At Lit Hub, Sara Wheeler shares an excerpt from her book, Mud and Stars, focusing on Constance Garnett, an “indefatigable worker” who translated the works of Dostoevsky and Chekhov. As she brought these writers further into the English mainstream, the translator gained her fair share of admirers. “Garnett made Dostoyevsky a household name, and he did the same for her. Ernest Hemingway was one of many who admired her Dostoyevskys, as well as her Tolstoys. ‘I remember,’ he told a friend, ‘how many times I tried to read War and Peace until I got the Constance Garnett translation.'”
Constance Garnett Gets Her Due
Literary Culture in Boston
Boston has announced the country’s first “Literary Culture District,” marked by memorials to Edgar Allen Poe and Sylvia Plath. It also includes some arguably less interesting sites – the buildings that used to house The Atlantic Monthly and Little, Brown and Company, for example. Caroline O’Donovan writes critically about the new district for The Baffler and concludes that “we’ve allowed glib cultural ideals to occlude economic realities, and tourism tax dollars to triumph over a candid conversation about the origins of art and the sustainability of its production.”
Antebellum YA
Move over Bella and Edward; Scarlett and Rhett were the original young adult power couple. At The New York Times, Claire Needell argues that Gone with the Wind is the epitome of the young adult novel. “The choice between two starkly different lovers (one gentlemanly, one roguish) appears, for the very young, to be a choice between two utterly distinct potential identities, two possible roads through life.”
The End of Marcus Books
The novel might not be dead, but some independent bookstores are struggling to stay alive. Last week, we reported that America’s oldest LGBT bookstore, Giovanni’s Room, is closing soon. Now, America’s oldest black bookstore, Marcus Books, has received an eviction notice. The 54-year-old bookstore is a mainstay of San Francisco’s African American Fillmore District but hasn’t been able to pay its rent for a while.

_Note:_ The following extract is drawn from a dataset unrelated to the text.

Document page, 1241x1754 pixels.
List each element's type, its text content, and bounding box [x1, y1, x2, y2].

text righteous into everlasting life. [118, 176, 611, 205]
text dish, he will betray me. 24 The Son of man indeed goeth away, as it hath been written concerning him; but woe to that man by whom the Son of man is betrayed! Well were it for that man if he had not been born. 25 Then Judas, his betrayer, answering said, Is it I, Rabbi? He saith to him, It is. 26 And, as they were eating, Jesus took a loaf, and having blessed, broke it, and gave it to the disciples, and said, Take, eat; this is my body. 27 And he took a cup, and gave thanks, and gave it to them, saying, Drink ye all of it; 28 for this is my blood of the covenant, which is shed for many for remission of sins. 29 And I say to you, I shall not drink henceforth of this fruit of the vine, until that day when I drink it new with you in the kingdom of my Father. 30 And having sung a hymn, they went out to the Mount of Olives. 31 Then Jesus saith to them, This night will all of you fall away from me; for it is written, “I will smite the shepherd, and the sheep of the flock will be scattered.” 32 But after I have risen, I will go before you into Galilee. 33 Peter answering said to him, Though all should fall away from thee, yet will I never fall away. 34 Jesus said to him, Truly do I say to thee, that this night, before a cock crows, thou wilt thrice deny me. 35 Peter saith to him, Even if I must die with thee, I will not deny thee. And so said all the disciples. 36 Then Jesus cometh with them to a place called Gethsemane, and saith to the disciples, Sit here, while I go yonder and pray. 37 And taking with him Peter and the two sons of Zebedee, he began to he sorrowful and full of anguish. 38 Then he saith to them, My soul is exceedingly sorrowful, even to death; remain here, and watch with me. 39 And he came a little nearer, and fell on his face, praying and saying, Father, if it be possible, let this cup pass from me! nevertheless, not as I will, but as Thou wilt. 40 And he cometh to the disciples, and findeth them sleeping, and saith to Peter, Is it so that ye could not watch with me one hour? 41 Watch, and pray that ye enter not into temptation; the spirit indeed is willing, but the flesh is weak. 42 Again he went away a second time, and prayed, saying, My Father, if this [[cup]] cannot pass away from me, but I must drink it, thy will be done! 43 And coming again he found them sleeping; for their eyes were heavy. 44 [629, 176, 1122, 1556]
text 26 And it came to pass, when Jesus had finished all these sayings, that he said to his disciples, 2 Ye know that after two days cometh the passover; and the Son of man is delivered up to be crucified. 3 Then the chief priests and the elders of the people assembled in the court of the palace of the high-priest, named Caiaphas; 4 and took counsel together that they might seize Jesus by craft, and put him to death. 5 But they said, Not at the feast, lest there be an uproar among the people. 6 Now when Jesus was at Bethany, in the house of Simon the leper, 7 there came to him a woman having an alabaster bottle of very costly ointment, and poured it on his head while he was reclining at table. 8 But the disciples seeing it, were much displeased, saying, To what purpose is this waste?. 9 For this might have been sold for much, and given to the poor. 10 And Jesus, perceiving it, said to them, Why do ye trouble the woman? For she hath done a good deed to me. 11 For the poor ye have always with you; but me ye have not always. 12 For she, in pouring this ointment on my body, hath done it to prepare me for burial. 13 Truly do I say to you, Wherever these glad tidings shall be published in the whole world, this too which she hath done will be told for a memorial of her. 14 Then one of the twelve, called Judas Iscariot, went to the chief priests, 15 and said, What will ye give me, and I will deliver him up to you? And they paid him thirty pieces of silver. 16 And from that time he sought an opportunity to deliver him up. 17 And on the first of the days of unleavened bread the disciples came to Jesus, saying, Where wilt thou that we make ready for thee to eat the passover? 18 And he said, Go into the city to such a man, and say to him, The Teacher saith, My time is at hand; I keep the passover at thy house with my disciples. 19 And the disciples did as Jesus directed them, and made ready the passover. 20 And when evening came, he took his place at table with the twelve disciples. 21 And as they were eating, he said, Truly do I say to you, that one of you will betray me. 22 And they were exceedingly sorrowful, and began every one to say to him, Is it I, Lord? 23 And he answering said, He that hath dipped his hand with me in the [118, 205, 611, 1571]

Enigmatic, Disturbing Sirens
Marina Warner reviews the “enigmatic and brief” and somewhat disturbing “The Professor and the Siren” for The Paris Review. As luck would have it, our own Sonya Chung reviewed the same story for The Millions.
English Major Drama
At the Missouri Review blog, our own Tess Malone writes about the supposed death of the English major, which has lost a considerable amount of popularity in the last forty years in favor of “practical disciplines.” Among other things, she links to New Republic editor Leon Wieseltier’s Brandeis commencement speech, which I wrote about a few weeks ago.